Here is an image I was hoping would be a billboard/2:1 aspect ad candidate but never saw light.
Experimenting with different backgrounds and a photo showing what the set would look like without an image projected on the backdrop.
From left: our projectionists and co-photographers, Bry Acheson (Day 1), and Corey Thompson (both days); our art director, Todd Sloane, selecting from a series of images printed onto inkjet-receptive clear polyester for background and ground projection; Kingsway Mall's marketing director and our fashion stylist John Chwyl and Todd selecting images for projection.
From left: Nikolas Syhatheb, our makeup artist and hairstylist; Nikolas working on Riza's hair in the hallway as Ania is taking a quick break while awaiting a background change; Todd and Bridget as we wait for makeup touch ups.
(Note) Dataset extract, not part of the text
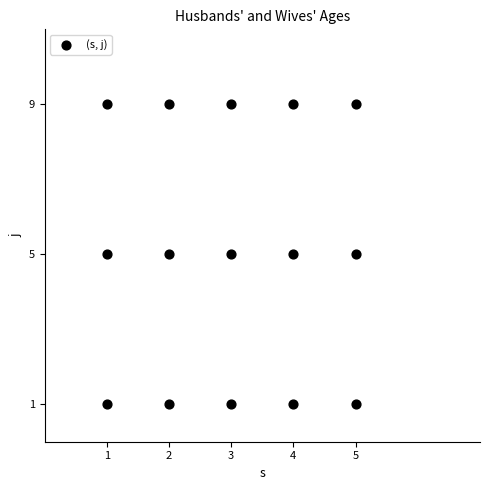

What is the range of Y values (max minus min)?

8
From left: Ania in the mirror as I'm shooting from a gap between dresser and table; Ania receiving hair adjustments from Nikolas as John prepares a scarf and Riza looks on; Day 1's photographic team with Corey's head to us and I'm enjoying my Starbucks surprise (thanks, Bridget!).
Great shoot, sorry to hear about the list of stuff that happend! It can only make you strong, something to say about the fact you were able to get through all that and still pull off a great shoot!
Kahl: Thank you. =) In the end I realized it was important to just keep busy.
Eva: Thank you! And I believe they did use one of the purple dress shots for a newspaper ad and maybe a billboard but just not this photo nor have I seen any implementations of photos from the purple dress set.